*Available records*.
-- -- --

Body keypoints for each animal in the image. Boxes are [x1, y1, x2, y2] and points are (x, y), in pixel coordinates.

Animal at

-- -- --

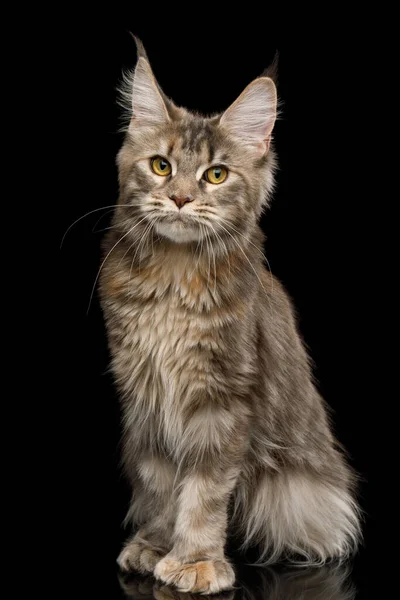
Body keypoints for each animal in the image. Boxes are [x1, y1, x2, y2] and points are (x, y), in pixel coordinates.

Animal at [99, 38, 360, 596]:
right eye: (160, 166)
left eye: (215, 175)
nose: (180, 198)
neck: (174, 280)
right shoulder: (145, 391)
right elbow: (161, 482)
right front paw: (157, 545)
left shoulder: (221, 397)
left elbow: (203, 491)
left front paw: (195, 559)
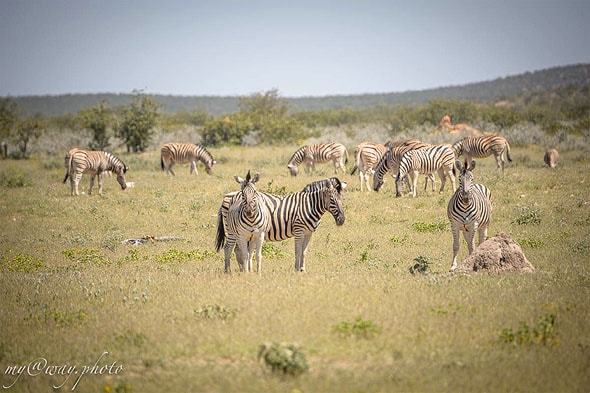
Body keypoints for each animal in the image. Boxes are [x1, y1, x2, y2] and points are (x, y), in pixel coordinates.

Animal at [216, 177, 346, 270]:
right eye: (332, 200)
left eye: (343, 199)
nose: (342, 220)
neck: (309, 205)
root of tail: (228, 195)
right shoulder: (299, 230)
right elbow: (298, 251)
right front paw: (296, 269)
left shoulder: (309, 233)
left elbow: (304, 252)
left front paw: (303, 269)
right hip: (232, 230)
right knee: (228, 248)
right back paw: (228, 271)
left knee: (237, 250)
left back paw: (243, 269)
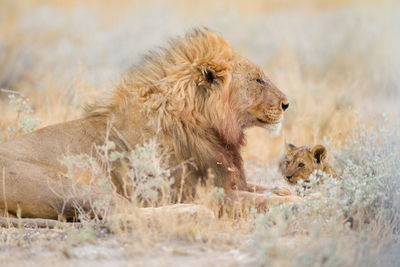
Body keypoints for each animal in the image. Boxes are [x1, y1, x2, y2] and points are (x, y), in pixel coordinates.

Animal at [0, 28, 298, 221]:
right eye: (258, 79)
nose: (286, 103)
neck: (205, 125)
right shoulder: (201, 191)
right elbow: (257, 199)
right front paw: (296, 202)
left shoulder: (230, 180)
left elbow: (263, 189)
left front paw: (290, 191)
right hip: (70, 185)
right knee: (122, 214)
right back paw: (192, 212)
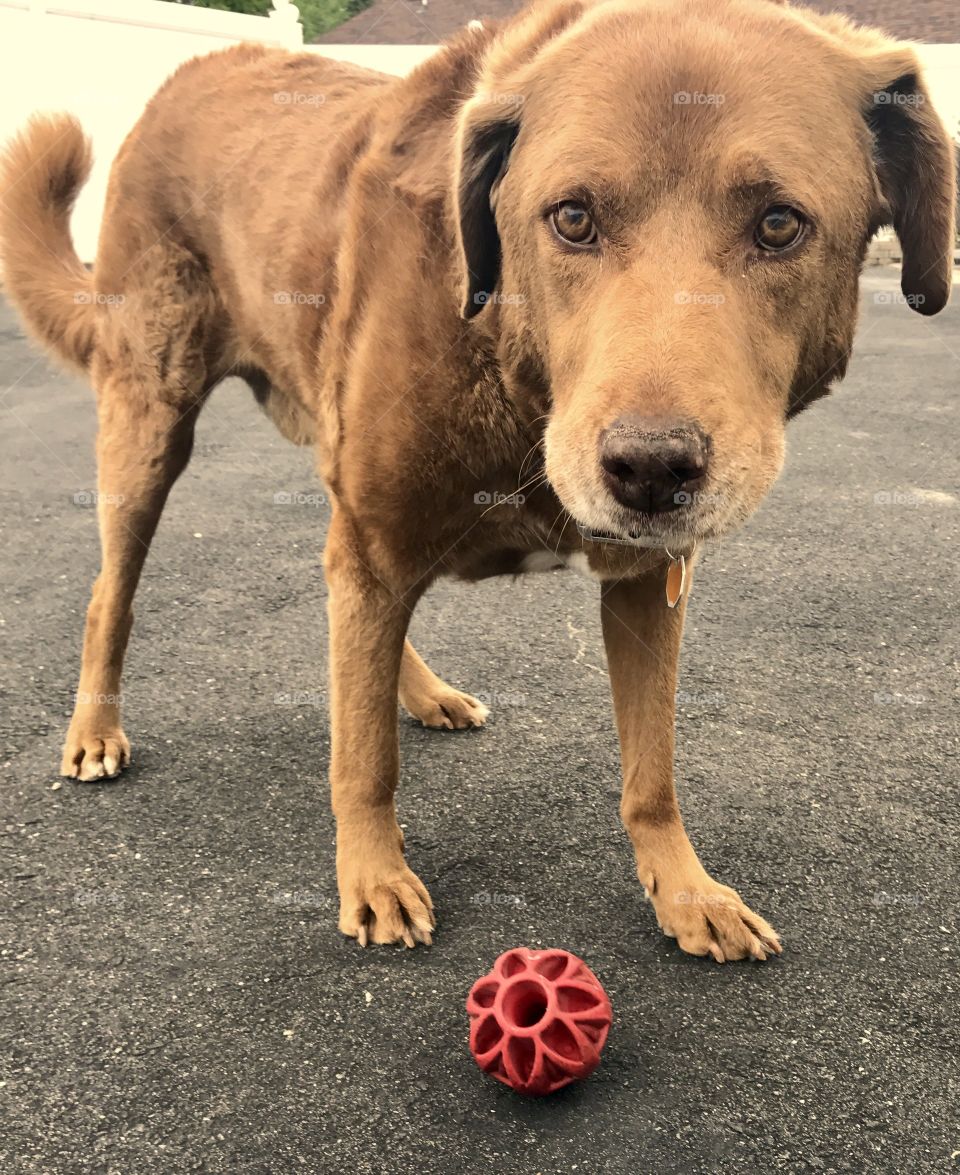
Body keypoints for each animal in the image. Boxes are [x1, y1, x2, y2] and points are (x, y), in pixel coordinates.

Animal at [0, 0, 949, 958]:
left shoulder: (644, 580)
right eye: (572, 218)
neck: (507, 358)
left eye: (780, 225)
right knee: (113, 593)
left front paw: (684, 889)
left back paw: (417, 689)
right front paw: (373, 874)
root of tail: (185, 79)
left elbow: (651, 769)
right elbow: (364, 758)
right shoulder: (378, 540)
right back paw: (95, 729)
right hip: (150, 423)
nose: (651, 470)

-- -- --

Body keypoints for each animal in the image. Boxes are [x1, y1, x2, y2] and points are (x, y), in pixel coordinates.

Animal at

-- -- --

Could you write out exactly the lines of the data above that run from the one holding "left eye: (343, 199)" to the one holding "right front paw: (296, 202)", with both ends in and all pictures out?

*Result for this exercise*.
left eye: (343, 199)
nose: (342, 220)
neck: (309, 205)
root of tail: (228, 195)
right shoulder: (299, 230)
right elbow: (298, 251)
right front paw: (296, 269)
left shoulder: (309, 233)
left elbow: (304, 252)
left front paw: (303, 269)
right hip: (232, 230)
right knee: (228, 248)
right back paw: (228, 271)
left knee: (237, 250)
left back paw: (243, 269)
Body keypoints for each animal in the image. Boxes are [x1, y1, x2, y2] and points are (x, y), in pixel coordinates.

Animal at [0, 28, 298, 221]:
right eye: (258, 79)
nose: (286, 103)
neck: (205, 125)
right shoulder: (201, 191)
right elbow: (257, 199)
right front paw: (296, 202)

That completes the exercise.